You are quickly approaching your eleventh month of life and it seems as though we are running quickly to that milestone of one year of age. How is it that my wee child, my little baby girl, YOU are almost a year old. I feel like this year has gone so slow in some spots but light speed in others. Your body now wraps around me as I nurse, once you fit in only one arm. Your little hands reach up to me and your fingers try to play in my mouth as I feed you. You smile between gulps and so love the conversation we have with our smiles and our eyes. 

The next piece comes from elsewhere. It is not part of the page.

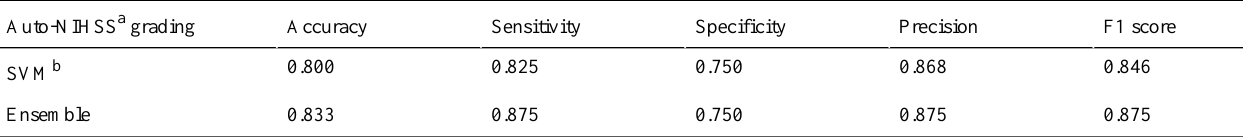
Table 3. Performance of auto-NIHSS grading.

On the day you were born I was consumed with such an overwhelming sense of love, I had a hard time believing you were mine, now I look at you and in some many ways it is like a reflection. Not because you look like me, which you do, but because in so many ways your are a deep strong part of me. I can't imagine my life without you. You have consumed my thoughts, my heart and my mind. You are MINE.

You are such a social girl, crawling all over determined to meet others and be the center of attention. You draw people in with your smiling eyes and your infectious giggle. You are a happy girl, most of the time, and love to play! You are BUSY...you like to go! go! go! Except when your sad, or hurt, then your body trembles and big tears build up in your eyes, your arms so quickly reach up for me and you snuggle your head into my chest. My body aches when you cry. Sometimes you are sad because you are hurt, sometimes your are sad because you want something you can't have, or sometimes you are sad because you just need to be held. Thankfully, for the most part you are VERY happy.

My dear girl you still have so much growing to do and so much knowledge to learn and I am sure the years will flash right by, but I want you to know deep down in your heart that you are SO LOVED. In this moment, in this year, at this age, from the moment you were conceived and forever more you are LOVED.